BRANO DA LEGGERE:
# # # # # # #
La durata degli investimenti, un articolo che analizza la variabile temporale degli investimenti azionari e alcuni casi di azioni quotate nei principali mercati americani.
In Borsa bisogna investire per un tempo sufficientemente lungo. E il denaro da destinare alle azioni non deve servire a breve termine alla famiglia. Da considerare inoltre che il tempo è una variabile importante, ma da sola non basta a decretare il successo dei propri investimenti.
Quando si dispone di una somma di denaro che non dev’essere destinata ai consumi o quando è possibile sottrarre una fetta delle entrate alle spese di ogni giorno, e queste risorse restano disponibili per alcuni anni, allora le azioni diventano una soluzione da valutare. Sempre con cautela. In questi casi, infatti, il punto di partenza è capire se esista una tipologia d’investimento “asset class” che, almeno su archi di tempo molto lunghi, abbia la probabilità più alta di produrre il guadagno migliore anche in futuro.
# # # # # # #
INSIEME DI DATI:
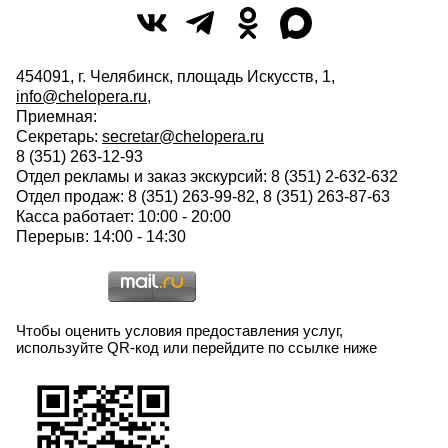
454091, г. Челябинск, площадь Искусств, 1,
info@chelopera.ru
,
Приемная:
Секретарь:
secretar@chelopera.ru
8 (351) 263-12-93
Отдел рекламы и заказ экскурсий: 8 (351) 2-632-632
Отдел продаж: 8 (351) 263-99-82, 8 (351) 263-87-63
Касса работает: 10:00 - 20:00
Перерыв: 14:00 - 14:30
Чтобы оценить условия предоставления услуг,
используйте QR-код или перейдите по ссылке ниже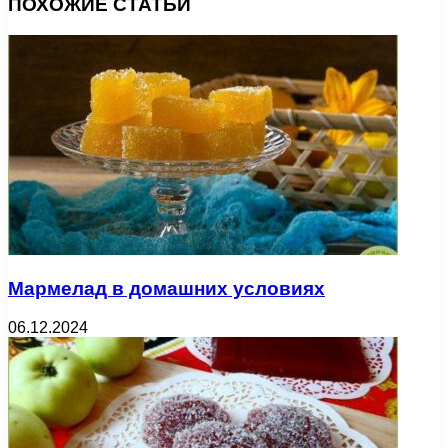
ПОХОЖИЕ СТАТЬИ
Мармелад в домашних условиях
06.12.2024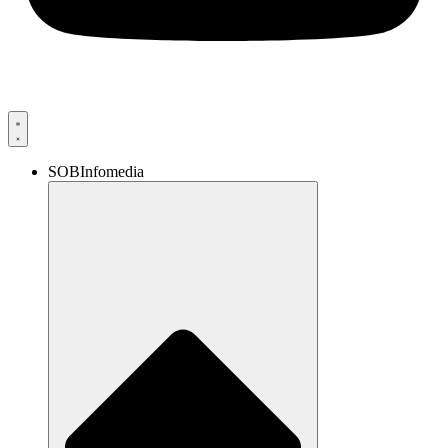
SOBInfomedia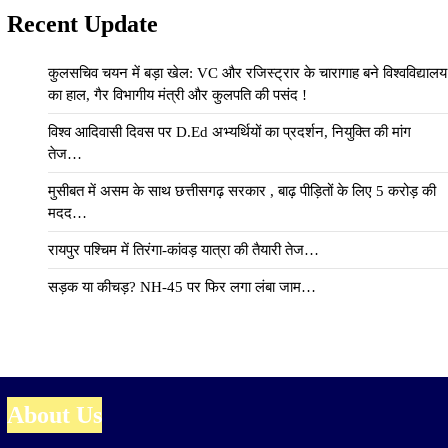
Recent Update
कुलसचिव चयन में बड़ा खेल: VC और रजिस्ट्रार के चारागाह बने विश्वविद्यालय
का हाल, गैर विभागीय मंत्री और कुलपति की पसंद !
विश्व आदिवासी दिवस पर D.Ed अभ्यर्थियों का प्रदर्शन, नियुक्ति की मांग
तेज…
मुसीबत में असम के साथ छत्तीसगढ़ सरकार , बाढ़ पीड़ितों के लिए 5 करोड़ की
मदद…
रायपुर पश्चिम में तिरंगा-कांवड़ यात्रा की तैयारी तेज…
सड़क या कीचड़? NH-45 पर फिर लगा लंबा जाम…
About Us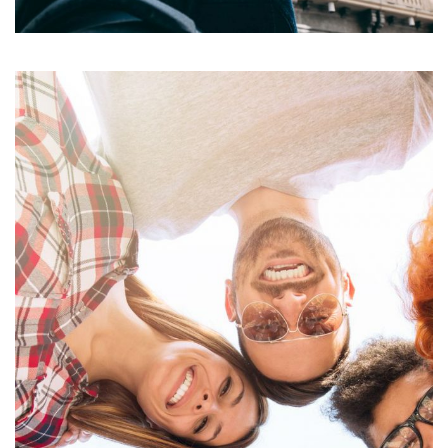
Felis imperdiet proin
ACTIVITIES
RESTAURANTS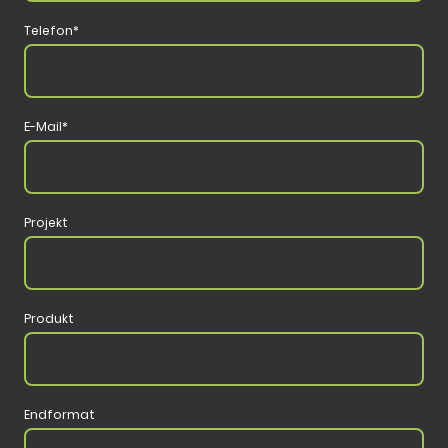
Telefon
*
E-Mail
*
Projekt
Produkt
Endformat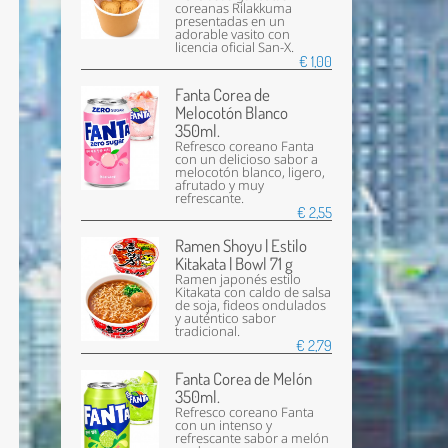
coreanas Rilakkuma
presentadas en un
adorable vasito con
licencia oficial San-X.
€ 1,00
Fanta Corea de
Melocotón Blanco
350ml.
Refresco coreano Fanta
con un delicioso sabor a
melocotón blanco, ligero,
afrutado y muy
refrescante.
€ 2,55
Ramen Shoyu | Estilo
Kitakata | Bowl 71 g
Ramen japonés estilo
Kitakata con caldo de salsa
de soja, fideos ondulados
y auténtico sabor
tradicional.
€ 2,79
Fanta Corea de Melón
350ml.
Refresco coreano Fanta
con un intenso y
refrescante sabor a melón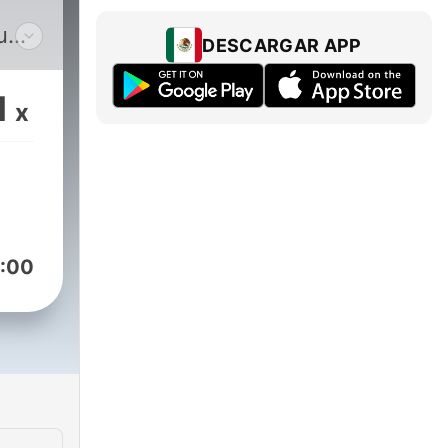
u
DESCARGAR APP
sas.
gio
1
x
ar de
idos
:00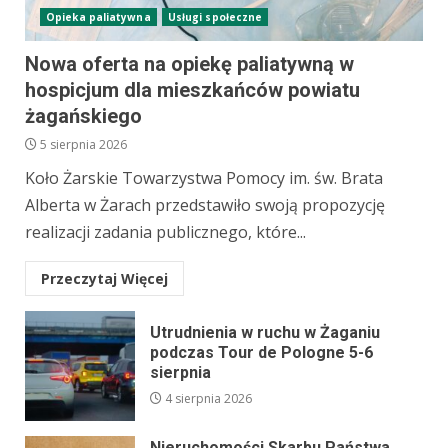
Opieka paliatywna
Usługi społeczne
Nowa oferta na opiekę paliatywną w
hospicjum dla mieszkańców powiatu
żagańskiego
5 sierpnia 2026
Koło Żarskie Towarzystwa Pomocy im. św. Brata
Alberta w Żarach przedstawiło swoją propozycję
realizacji zadania publicznego, które...
Przeczytaj Więcej
Utrudnienia w ruchu w Żaganiu
podczas Tour de Pologne 5-6
sierpnia
4 sierpnia 2026
Nieruchomości Skarbu Państwa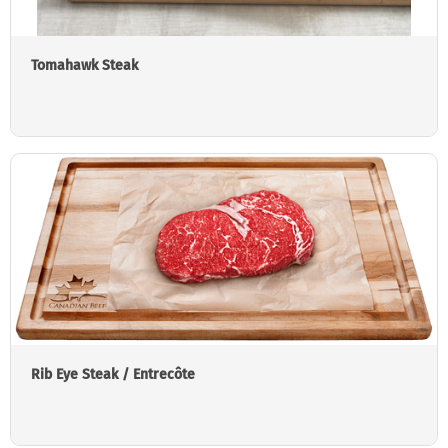
Tomahawk Steak
Rib Eye Steak / Entrecôte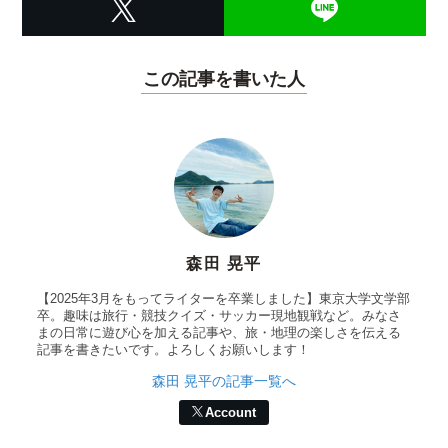
この記事を書いた人
森田 晃平
【2025年3月をもってライターを卒業しました】東京大学文学部
卒。趣味は旅行・競技クイズ・サッカー現地観戦など。みなさ
まの日常に遊び心を加える記事や、旅・地理の楽しさを伝える
記事を書きたいです。よろしくお願いします！
森田 晃平の記事一覧へ
Account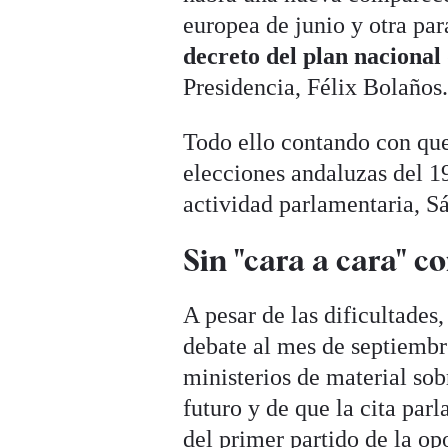
europea de junio y otra pa
decreto del plan nacional
Presidencia, Félix Bolaños
Todo ello contando con qu
elecciones andaluzas del 1
actividad parlamentaria, S
Sin "cara a cara" c
A pesar de las dificultades,
debate al mes de septiembre
ministerios de material sob
futuro y de que la cita par
del primer partido de la op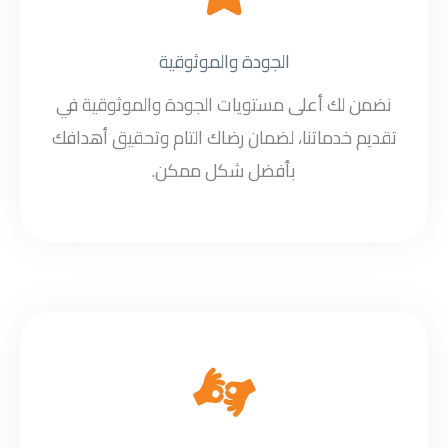
الجودة والموثوقية
نضمن لك أعلى مستويات الجودة والموثوقية في
تقديم خدماتنا، لضمان رضاك التام وتحقيق أهدافك
بأفضل شكل ممكن.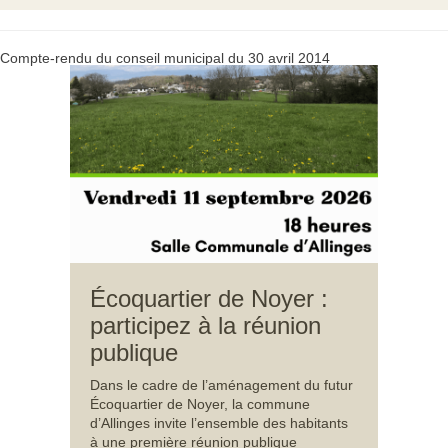
Compte-rendu du conseil municipal du 30 avril 2014
Écoquartier de Noyer :
participez à la réunion
publique
Dans le cadre de l’aménagement du futur
Écoquartier de Noyer, la commune
d’Allinges invite l’ensemble des habitants
à une première réunion publique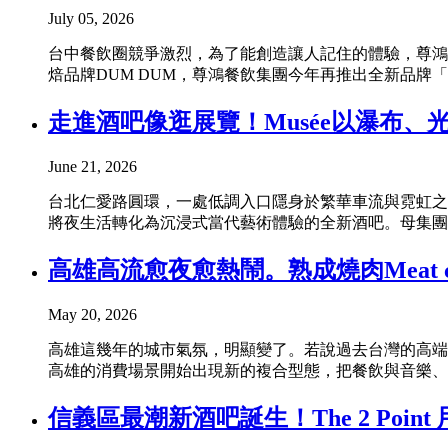
July 05, 2026
台中餐飲圈競爭激烈，為了能創造讓人記住的體驗，尊鴻餐
焙品牌DUM DUM，尊鴻餐飲集團今年再推出全新品牌
走進酒吧像逛展覽！Musée以瀑布
June 21, 2026
台北仁愛路圓環，一處低調入口隱身於繁華車流與霓虹之間
將夜生活轉化為沉浸式當代藝術體驗的全新酒吧。母集團ONNS以「
高雄高流愈夜愈熱鬧。熟成燒肉Meat cu
May 20, 2026
高雄這幾年的城市氣氛，明顯變了。若說過去台灣的高端
高雄的消費場景開始出現新的複合型態，把餐飲與音樂、展演
信義區最潮新酒吧誕生！The 2 Poi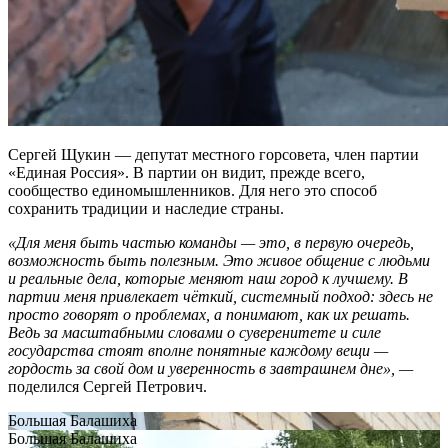
Сергей Щукин — депутат местного горсовета, член партии
«Единая Россия». В партии он видит, прежде всего,
сообщество единомышленников. Для него это способ
сохранить традиции и наследие страны.
«Для меня быть частью команды — это, в первую очередь,
возможность быть полезным. Это живое общение с людьми
и реальные дела, которые меняют наш город к лучшему. В
партии меня привлекает чёткий, системный подход: здесь не
просто говорят о проблемах, а понимают, как их решать.
Ведь за масштабными словами о суверенитете и силе
государства стоят вполне понятные каждому вещи —
гордость за свой дом и уверенность в завтрашнем дне», —
поделился Сергей Петрович.
Большая Балашиха
Большая Балашиха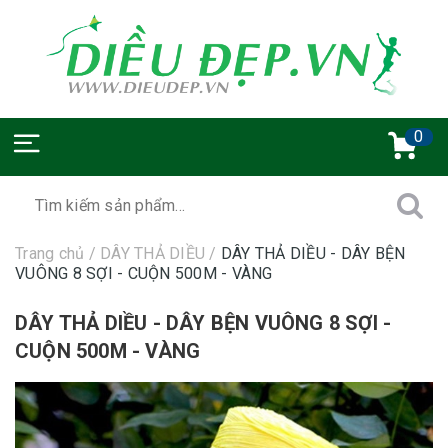
0
Trang chủ
/
DÂY THẢ DIỀU
/
DÂY THẢ DIỀU - DÂY BỆN
VUÔNG 8 SỢI - CUỘN 500M - VÀNG
DÂY THẢ DIỀU - DÂY BỆN VUÔNG 8 SỢI -
CUỘN 500M - VÀNG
# # # # # # #
COMPITO 1:
Rispondi a queste domande sul brano:
(a) In quali mercati sono quotate le azioni dei casi esaminati dall'articolo?
(b) Il tempo basta da solo a decretare il successo degli investimenti?
(c) Con quale atteggiamento vanno valutate le azioni, secondo il brano?
COMPITO 2: Quali condizioni elenca il brano, nella frase che comincia con "Quando si dispone", perché le azioni diventino una soluzione da valutare? Riportale tutte.
COMPITO 3: Trascrivi il passo del brano compreso tra "In Borsa bisogna" e "anche in futuro.", estremi inclusi.

RISULTATO 1:
(a) Nei principali mercati americani.
(b) No, il tempo è una variabile importante ma da sola non basta.
(c) Sempre con cautela.

RISULTATO 2:
- Disporre di una somma di denaro che non dev'essere destinata ai consumi
- Poter sottrarre una fetta delle entrate alle spese di ogni giorno
- Che queste risorse restino disponibili per alcuni anni

RISULTATO 3:
In Borsa bisogna investire per un tempo sufficientemente lungo. E il denaro da destinare alle azioni non deve servire a breve termine alla famiglia. Da considerare inoltre che il tempo è una variabile importante, ma da sola non basta a decretare il successo dei propri investimenti.
Quando si dispone di una somma di denaro che non dev’essere destinata ai consumi o quando è possibile sottrarre una fetta delle entrate alle spese di ogni giorno, e queste risorse restano disponibili per alcuni anni, allora le azioni diventano una soluzione da valutare. Sempre con cautela. In questi casi, infatti, il punto di partenza è capire se esista una tipologia d’investimento “asset class” che, almeno su archi di tempo molto lunghi, abbia la probabilità più alta di produrre il guadagno migliore anche in futuro.